Filling in the Gaps

Sean Conner
Unexpected Leadership
2 min readJun 25, 2018
The Gap illustrates the space between where you are and where you need to be. Great management is about helping your team cross this gap.

My first job out of college, I managed a funky t-shirt shop. We’d sit down with our customers at an iMac and design anything they wanted, then we’d have it printed on a shirt in about thirty minutes. Our tagline was “hot and fresh t-shirts, made to order.”

One day I realized that while we could show customers the design on the screen, we didn’t have a way of showing customers how the design would appear on the shirt itself. I created a new template in our design program that would allow us to drag designs onto a t-shirt outline to confirm everything looked good.

Long after I’d moved on, I returned to the store and sat down to have a shirt made. When the design program opened, what did I see waiting for me? The same template. I was so surprised. The work I had done all those years ago still guided how the team worked.

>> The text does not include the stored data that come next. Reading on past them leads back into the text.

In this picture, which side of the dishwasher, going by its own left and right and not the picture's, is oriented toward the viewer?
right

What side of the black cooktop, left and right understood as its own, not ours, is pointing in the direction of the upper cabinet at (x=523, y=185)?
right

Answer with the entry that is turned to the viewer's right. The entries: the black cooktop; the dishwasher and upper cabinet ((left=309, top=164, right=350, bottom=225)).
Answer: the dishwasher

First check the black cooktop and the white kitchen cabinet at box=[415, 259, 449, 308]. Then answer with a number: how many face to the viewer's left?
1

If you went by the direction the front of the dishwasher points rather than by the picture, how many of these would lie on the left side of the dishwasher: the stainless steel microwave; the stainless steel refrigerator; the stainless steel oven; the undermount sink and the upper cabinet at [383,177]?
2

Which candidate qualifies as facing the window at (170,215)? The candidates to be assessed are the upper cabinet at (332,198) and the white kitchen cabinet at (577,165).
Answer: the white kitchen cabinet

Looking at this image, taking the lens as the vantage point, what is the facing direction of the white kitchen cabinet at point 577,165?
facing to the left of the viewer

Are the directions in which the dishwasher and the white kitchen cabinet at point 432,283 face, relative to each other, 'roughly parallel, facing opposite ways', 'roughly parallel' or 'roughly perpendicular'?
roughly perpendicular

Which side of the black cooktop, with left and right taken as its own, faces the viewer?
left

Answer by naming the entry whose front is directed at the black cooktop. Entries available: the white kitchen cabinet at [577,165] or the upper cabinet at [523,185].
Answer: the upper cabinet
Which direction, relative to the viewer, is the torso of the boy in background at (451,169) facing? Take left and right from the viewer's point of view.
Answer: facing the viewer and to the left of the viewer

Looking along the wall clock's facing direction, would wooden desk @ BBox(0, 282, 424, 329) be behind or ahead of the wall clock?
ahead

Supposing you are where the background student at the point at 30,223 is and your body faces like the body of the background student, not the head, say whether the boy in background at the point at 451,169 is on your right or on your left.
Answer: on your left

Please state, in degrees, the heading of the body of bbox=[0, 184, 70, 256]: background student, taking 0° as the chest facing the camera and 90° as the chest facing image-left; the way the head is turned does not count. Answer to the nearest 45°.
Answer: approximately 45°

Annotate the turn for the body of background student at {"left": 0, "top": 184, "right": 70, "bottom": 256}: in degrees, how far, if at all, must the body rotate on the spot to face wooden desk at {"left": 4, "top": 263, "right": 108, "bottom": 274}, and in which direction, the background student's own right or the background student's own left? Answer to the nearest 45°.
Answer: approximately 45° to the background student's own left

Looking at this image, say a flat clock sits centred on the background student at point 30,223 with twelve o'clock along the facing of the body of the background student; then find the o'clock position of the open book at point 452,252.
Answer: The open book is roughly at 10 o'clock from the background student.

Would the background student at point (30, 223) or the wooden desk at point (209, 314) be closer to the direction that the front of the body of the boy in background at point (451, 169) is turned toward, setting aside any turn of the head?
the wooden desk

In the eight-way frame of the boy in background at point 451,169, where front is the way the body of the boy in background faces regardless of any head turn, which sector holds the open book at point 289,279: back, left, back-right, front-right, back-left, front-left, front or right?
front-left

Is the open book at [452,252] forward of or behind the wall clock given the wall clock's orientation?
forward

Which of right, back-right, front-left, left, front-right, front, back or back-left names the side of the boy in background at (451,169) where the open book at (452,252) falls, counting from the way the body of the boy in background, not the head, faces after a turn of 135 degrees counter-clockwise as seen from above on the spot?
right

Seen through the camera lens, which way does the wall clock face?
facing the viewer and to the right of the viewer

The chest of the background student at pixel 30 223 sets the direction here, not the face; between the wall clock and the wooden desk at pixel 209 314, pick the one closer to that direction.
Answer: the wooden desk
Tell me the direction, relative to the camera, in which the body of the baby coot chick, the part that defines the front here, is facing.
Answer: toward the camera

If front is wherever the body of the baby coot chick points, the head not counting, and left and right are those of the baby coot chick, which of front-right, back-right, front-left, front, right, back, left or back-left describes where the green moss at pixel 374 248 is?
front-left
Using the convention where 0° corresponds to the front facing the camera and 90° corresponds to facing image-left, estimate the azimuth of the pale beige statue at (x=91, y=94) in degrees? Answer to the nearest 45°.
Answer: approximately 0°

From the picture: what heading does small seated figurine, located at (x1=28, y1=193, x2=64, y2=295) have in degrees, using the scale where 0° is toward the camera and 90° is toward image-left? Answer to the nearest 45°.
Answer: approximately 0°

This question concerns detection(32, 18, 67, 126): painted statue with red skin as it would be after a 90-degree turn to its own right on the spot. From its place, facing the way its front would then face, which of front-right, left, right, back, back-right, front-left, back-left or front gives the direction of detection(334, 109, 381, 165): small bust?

This story came to mind as I read Jean Hsu’s “How to Lead by Noticing and Filling in Gaps.” Hsu details how leadership often emerges when individuals don’t just notice something that can be improved — a gap — but actively take steps to address it. The t-shirt template filled a gap in how we served our customers.

Gaps are all around is in our organizations. Every day, our organization changes. And this change introduces gaps, big and small. As managers, we can lead by stepping into these gaps and sorting them out. But equally important is equipping our team to do the same.

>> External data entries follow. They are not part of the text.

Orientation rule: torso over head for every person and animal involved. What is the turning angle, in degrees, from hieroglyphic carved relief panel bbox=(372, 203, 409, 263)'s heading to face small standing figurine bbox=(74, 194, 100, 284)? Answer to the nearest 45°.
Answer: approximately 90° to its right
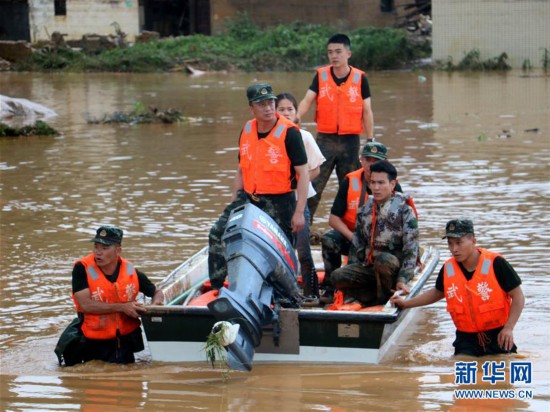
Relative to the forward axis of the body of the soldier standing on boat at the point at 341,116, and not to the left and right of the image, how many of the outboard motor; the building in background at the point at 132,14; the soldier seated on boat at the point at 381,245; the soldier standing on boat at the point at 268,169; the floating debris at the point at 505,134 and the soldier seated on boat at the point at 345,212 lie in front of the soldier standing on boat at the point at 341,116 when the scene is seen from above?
4

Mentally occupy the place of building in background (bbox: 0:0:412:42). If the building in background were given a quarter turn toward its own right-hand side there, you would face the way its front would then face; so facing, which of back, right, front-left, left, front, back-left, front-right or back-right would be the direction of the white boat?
left

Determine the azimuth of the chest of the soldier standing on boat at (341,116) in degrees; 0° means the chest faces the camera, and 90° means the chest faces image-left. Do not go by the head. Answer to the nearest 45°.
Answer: approximately 0°

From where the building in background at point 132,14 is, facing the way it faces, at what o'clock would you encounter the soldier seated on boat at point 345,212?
The soldier seated on boat is roughly at 12 o'clock from the building in background.

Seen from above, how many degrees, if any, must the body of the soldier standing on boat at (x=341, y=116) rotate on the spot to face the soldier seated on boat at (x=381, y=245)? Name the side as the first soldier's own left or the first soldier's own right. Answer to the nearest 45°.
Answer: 0° — they already face them

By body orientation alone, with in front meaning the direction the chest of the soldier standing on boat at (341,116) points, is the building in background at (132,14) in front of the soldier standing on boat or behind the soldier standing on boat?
behind

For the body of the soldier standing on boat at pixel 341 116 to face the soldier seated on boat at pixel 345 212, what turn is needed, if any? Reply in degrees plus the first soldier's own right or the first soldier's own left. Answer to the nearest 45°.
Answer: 0° — they already face them

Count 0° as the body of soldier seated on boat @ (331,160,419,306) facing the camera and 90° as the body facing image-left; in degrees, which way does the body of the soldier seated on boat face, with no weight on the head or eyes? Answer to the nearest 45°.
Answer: approximately 45°

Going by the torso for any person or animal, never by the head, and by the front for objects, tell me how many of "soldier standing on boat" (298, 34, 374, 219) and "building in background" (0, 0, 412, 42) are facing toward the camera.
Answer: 2

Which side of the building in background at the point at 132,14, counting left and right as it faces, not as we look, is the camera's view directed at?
front

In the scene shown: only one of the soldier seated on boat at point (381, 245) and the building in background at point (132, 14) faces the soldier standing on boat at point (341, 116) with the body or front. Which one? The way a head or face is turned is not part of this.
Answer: the building in background

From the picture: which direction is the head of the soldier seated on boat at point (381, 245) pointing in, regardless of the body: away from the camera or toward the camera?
toward the camera

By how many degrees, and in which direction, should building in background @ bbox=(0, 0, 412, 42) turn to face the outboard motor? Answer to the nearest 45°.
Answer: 0° — it already faces it

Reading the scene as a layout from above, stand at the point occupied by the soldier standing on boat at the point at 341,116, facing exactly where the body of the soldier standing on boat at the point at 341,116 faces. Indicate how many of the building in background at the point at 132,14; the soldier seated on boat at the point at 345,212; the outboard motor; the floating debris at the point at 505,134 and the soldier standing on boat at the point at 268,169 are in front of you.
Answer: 3

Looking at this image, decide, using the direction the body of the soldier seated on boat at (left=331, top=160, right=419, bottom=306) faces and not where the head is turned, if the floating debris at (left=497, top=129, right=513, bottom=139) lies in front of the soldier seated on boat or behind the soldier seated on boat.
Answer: behind
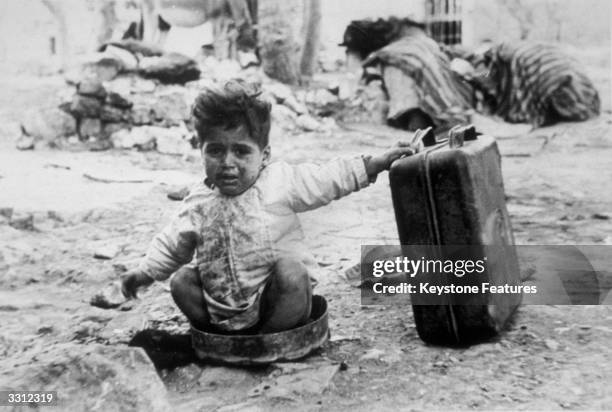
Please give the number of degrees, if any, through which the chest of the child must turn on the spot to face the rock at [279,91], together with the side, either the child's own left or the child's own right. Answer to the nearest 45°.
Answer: approximately 180°

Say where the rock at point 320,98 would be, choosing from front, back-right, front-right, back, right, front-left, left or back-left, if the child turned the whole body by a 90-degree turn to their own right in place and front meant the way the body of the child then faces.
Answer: right

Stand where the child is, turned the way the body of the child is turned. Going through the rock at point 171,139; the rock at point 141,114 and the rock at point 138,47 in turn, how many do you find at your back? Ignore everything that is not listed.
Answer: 3

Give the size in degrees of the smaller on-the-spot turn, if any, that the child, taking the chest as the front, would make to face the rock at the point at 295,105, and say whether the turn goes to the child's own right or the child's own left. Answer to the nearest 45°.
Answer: approximately 180°

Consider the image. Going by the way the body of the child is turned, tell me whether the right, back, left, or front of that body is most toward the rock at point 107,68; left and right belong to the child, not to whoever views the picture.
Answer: back

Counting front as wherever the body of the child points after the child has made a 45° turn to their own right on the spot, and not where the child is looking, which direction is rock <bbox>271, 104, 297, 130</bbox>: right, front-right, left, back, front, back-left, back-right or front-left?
back-right

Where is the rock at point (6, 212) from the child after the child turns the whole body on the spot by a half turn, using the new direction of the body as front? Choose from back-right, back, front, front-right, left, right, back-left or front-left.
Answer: front-left

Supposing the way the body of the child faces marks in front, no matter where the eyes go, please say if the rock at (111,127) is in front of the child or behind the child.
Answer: behind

It’s easy to assume not everyone is wired to take initiative in such ways, but I find the reality is that our teams often require context to move forward. “People don’t step into these gaps for all sorts of reasons: it may be out of fear of stepping on other peoples’ toes, or because they think they’re the only one who is having trouble, or because they assume someone else will figure it out,” Hsu writes.

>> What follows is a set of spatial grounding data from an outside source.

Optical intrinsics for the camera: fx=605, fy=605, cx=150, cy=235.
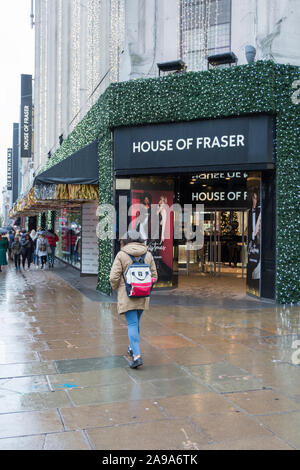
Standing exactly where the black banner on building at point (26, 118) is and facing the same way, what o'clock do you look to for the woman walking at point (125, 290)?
The woman walking is roughly at 12 o'clock from the black banner on building.

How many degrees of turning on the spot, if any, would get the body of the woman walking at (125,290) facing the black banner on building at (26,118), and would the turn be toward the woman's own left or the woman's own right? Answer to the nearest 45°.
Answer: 0° — they already face it

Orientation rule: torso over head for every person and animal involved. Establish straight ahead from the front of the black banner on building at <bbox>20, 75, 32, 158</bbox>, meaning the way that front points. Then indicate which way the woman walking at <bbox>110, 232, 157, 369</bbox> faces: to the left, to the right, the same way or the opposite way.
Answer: the opposite way

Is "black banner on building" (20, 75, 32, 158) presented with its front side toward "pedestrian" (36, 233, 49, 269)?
yes

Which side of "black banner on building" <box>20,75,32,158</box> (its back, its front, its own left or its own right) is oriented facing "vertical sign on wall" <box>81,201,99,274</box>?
front

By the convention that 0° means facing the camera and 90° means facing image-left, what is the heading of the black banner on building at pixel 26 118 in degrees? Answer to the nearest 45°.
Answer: approximately 0°

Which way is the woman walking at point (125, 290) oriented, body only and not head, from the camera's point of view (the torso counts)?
away from the camera
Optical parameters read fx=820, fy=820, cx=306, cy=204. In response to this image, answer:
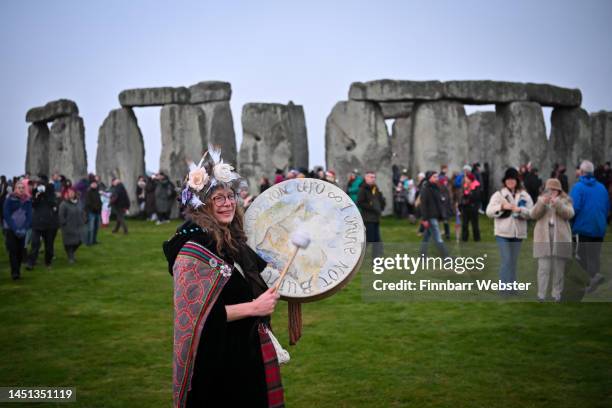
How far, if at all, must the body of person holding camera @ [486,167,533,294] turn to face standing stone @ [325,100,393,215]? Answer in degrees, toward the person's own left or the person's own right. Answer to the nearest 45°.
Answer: approximately 180°

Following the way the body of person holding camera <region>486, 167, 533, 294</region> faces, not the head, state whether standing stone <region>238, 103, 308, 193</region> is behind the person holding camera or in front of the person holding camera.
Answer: behind

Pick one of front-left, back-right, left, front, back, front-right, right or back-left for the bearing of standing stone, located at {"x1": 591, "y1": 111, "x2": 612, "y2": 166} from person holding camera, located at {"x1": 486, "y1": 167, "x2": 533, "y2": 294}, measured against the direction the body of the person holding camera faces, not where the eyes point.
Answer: back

To help encourage this behavior, Hsu recommends posing questions that solicit clear feedback. Examples include: What’s the biggest challenge we’re facing? What do you wish you knew more about? What gaps exist in our current process? What should we start doing, and what should we stop?

Then, having listened to your team’s feedback, you can ask them Hsu’s most important question: “What do you want to do about it?”